TEXT EXCERPT.

After a one-year hiatus, Anime Expo®, the largest anime convention in the U.S., will once again feature a dedicated track of academic panel programming, including lectures, presentations, and roundtable discussions. The goal of the Anime Expo Academic Symposium (AXAS) is to give scholars working in the field of anime and manga studies to to share their work with a diverse popular audience, to offer fans and scholars an opportunity to share their enthusiasm with one another, and to provide a site for for all involved to delve deeper into the world of Japanese pop culture. The theme for the 2019 Symposium is “Anime Chronotopes: Nostalgia in Japanese Animation and Comics”, and the Call for Papers for it is now open, with a deadline of May 5.
For consideration, please send the title of your paper or proposed panel, and an abstract of 250-400 words to email@example.com. The full Call for Papers for AXAS 2019 is available below, and as a stand-alone page on H-Announce.
]Note: I organized/produced the Anime Expo Academic Program from 2011 to 2017. However, I am not directly involved in this year’s event.]
Call for Papers
Anime Expo Academic Symposium
“Anime Chronotopes: Nostalgia in Japanese Animation and Comics”

Saved entries:

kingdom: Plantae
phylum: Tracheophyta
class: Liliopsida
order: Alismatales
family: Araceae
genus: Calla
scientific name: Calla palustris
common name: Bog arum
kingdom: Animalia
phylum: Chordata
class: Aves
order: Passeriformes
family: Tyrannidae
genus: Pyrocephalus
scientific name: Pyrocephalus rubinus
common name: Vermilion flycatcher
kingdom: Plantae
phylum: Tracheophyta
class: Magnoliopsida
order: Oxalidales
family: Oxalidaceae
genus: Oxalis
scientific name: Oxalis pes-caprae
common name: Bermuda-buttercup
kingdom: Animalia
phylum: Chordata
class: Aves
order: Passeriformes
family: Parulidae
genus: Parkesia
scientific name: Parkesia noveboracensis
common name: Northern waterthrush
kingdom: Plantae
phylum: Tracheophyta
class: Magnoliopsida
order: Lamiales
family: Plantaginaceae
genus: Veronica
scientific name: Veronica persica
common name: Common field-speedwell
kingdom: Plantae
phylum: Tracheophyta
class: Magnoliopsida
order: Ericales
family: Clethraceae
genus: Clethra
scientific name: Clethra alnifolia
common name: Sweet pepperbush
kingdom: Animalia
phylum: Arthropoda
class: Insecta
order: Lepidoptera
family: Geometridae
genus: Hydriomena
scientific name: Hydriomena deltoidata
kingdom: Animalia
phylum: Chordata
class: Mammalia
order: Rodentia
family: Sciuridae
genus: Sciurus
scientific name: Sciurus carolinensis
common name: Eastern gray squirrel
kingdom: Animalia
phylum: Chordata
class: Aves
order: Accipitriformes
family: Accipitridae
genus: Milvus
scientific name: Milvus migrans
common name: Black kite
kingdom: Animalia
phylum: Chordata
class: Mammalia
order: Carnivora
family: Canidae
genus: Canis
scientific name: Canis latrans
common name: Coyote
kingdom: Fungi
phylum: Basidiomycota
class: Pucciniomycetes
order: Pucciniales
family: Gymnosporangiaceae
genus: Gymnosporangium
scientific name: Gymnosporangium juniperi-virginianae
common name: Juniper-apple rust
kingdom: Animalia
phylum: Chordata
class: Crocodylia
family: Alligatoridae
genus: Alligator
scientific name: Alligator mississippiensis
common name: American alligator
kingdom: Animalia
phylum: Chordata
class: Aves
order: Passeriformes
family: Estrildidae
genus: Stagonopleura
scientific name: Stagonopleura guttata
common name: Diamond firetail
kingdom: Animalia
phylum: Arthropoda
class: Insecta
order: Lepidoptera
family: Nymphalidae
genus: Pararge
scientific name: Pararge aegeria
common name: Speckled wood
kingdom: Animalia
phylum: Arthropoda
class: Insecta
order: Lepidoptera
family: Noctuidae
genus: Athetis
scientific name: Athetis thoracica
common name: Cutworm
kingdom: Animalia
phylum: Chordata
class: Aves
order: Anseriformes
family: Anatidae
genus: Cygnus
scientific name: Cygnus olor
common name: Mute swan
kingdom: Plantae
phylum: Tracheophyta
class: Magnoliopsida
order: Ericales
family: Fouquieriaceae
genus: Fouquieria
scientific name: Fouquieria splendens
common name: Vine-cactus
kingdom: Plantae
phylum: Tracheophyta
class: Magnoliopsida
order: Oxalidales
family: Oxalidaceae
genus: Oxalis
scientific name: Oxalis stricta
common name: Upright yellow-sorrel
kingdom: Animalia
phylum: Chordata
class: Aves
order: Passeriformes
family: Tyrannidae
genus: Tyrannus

PROMPT 1. Name every kind of academic panel programming that the Anime Expo symposium announcement says the dedicated track will include.
PROMPT 2. Return the portion of the Anime Expo symposium announcement that begins at the words "For consideration, please" and ends after the words "page on H-Announce.".
PROMPT 3. Supply the next part of the Anime Expo symposium announcement, starting after its final line.

TASK OUTPUT 1. Lectures, presentations, and roundtable discussions.

TASK OUTPUT 2.
For consideration, please send the title of your paper or proposed panel, and an abstract of 250-400 words to email@example.com. The full Call for Papers for AXAS 2019 is available below, and as a stand-alone page on H-Announce.

TASK OUTPUT 3.
Anime Expo 2019
July 4-7 | Los Angeles, CA
Recent anime and manga evince a pronounced fascination with both the history of Japanese animation and comics and the specific resonances of past texts in the present, a consideration marked not only by genre-savviness and the contemporary tendency towards citation across all media, but also a profound sense of nostalgia for its predecessors. This extends beyond the common association of the term with rose-tinted sentimentality towards the past, reflecting not only this intimacy but also its origins as a medical diagnosis, characterized by an intense sense of dislocation in the experience of the present. Both senses of nostalgia have produced opportunities to establish a ‘leaping chronology’ of the medium, charging the past with a radical sense of contemporaneity. The rediscovery of the radical promises of previous works of anime and manga, and in the process ‘repeating’ their animating concerns and questions, testifies to the possibility of reinventing and reestablishing the unfulfilled potentials of their projects. At a moment when the future itself seems to be foreclosed, such repetitions become one of the few mechanisms by which the glimmer of the radically new may become discernible. (more…)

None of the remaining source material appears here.